Lenguaje inclusivo o excluyente es uno de los más interesantes temas para el debate profundo en las sociedades contemporáneas, en particular aquellas que emplean lengua española o similares de origen latino. Como aporte a los lectores de PERFIL, sugiero prestar especial atención a ese tema sin caer en simplismos, en exageraciones o interpretaciones solo basadas en posturas ideológicas extremas: las de quienes pretenden mantener el estado actual de la lengua sin siquiera prestar atención a los cambios de hecho que se vienen produciendo (es decir, aplicando manu militari la estructura lingüística conservadora que aún sostiene la Real Academia Española); y las de los sectores que plantean imponer sus criterios opuestos, demonizando a quienes no los comparten por ideología o por el momento en curso.

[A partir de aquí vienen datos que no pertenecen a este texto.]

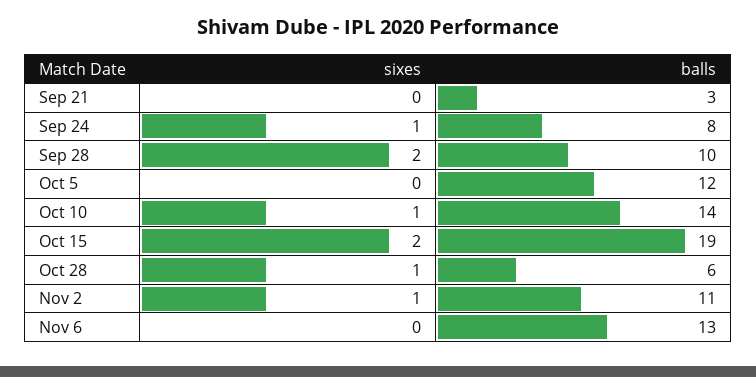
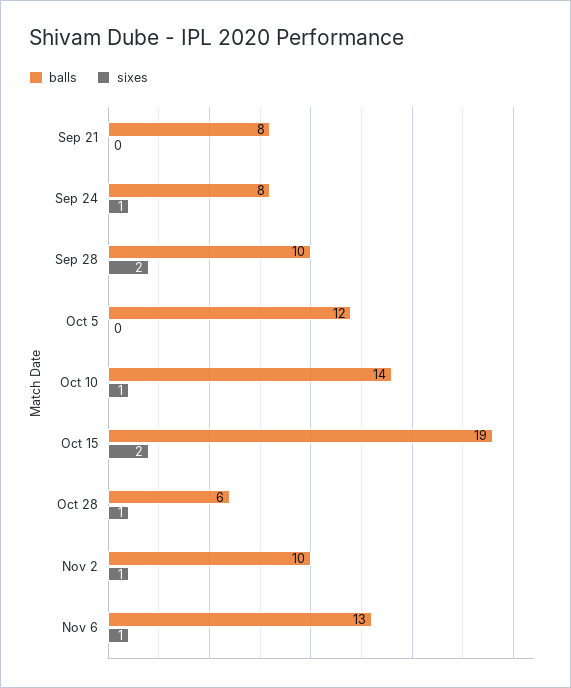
balls, Sep 21: 3 -> 8
balls, Nov 2: 11 -> 10
sixes, Nov 6: 0 -> 1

En estos días, las disposiciones oficiales que tienden a imponer el llamado lenguaje inclusivo en la esfera del Gobierno (o gobiernos, sean de la jurisdicción que sean) permiten actualizar el debate y seguirlo a partir de definiciones reflexivas, postura que nutre más que hacerlo a partir de consignas y ucases. Es necesario considerar que cada vez que imposiciones verticales, surgidas desde el poder, intentaron modificar o limitar la lengua de los pueblos, el fracaso fue la respuesta, más tarde o más temprano. La gente seguía cantando los tangos con letras prohibidas durante las décadas del 30 y el 40; las palabras Perón, peronismo y derivadas condenadas por el golpe de 1955 y los regímenes posteriores (de facto o democráticos) mantuvieron su presencia hasta hoy y se resignificaron con el paso de los años; el esperanto, creado por un hombre y generalizado para relaciones internacionales, nunca se instaló en el habla de los pueblos; las prohibiciones de la dictadura 1976-1983 no hicieron mella en la mayoría de los argentinos.

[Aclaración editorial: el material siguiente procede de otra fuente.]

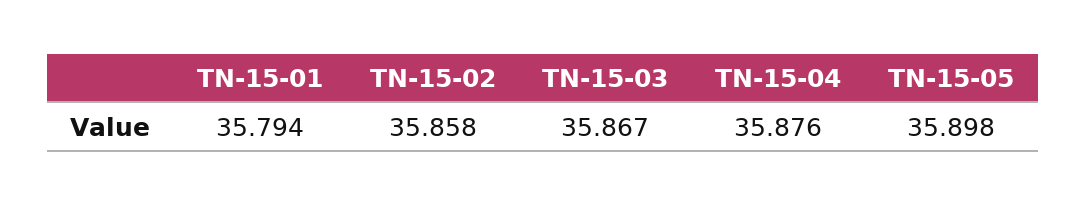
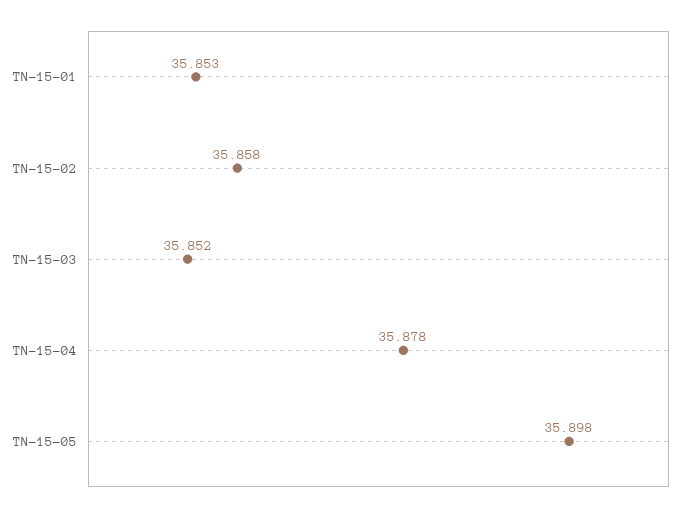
TN-15-01: 35.794 -> 35.853
TN-15-03: 35.867 -> 35.852
TN-15-04: 35.876 -> 35.878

De igual modo, no aparece como saludable el aferrarse a los preceptos tradicionales (y convencionales) ni resulta grato recibir el anatema de quienes fanatizan la cuestión hasta extremos poco soportables. Es muy interesante lo que definió el escritor Martín Kohan, metido de cabeza en la polémica, porque su mirada (que comparto en gran medida) propone mantener la cabeza abierta y no jibarizada a favor de una u otra postura extrema: “La duda que yo tengo con el lenguaje inclusivo es que cobra una forma de norma. No necesariamente que quienes lo impulsan nos obliguen a hablarlo; no tiene un carácter obligatorio porque, además, no habría manera de implementar esa obligatoriedad. Pero sí como una decisión a priori, con una carga ideológica o moral que, en parte, en eso sí yo podría adherir, que es que no haya discriminación. Pero hay algo como del ‘deber ser´’ exterior a la dinámica del uso: se está intentando que esa modalidad traspase al uso; no se gestó en el uso. (...) Mi argumento es otro, no es del orden de la conservación, no es del orden de la preservación del lenguaje porque lo que estoy diciendo va exactamente en la dirección contraria: el lenguaje lo pienso siempre en estado de transformación y en una condición dinámica, pero esa dinámica tiene que provenir del uso y traspasar la norma. (...) Las transformaciones gramaticales son las más difíciles de registrar en la lengua, porque la lengua es muy compleja. Entonces, una alteración gramatical mueve una cantidad de piezas. (…) A nivel lexical, ‘femicidio’ es una palabra que captó extraordinariamente que había un matiz de discriminación patriarcal en llamar ‘homicidio’ cuando había muerto una mujer. Y eso se incorporó inmediatamente, porque efectivamente es algo que traspasa al uso, casi que nace del uso. Y decimos con toda fluidez ‘femicidio’ porque ya nos resulta brusco decir ‘homicidio’ cuando se trata de una mujer. En cambio, pasa algo con la ’x’ y con la ‘e’ que no termina de fluir; y me parece que no termina de fluir porque no forma parte de la dinámica del uso”.
Queda abierta la discusión en el vasto mundo de los lectores de PERFIL. Continuará.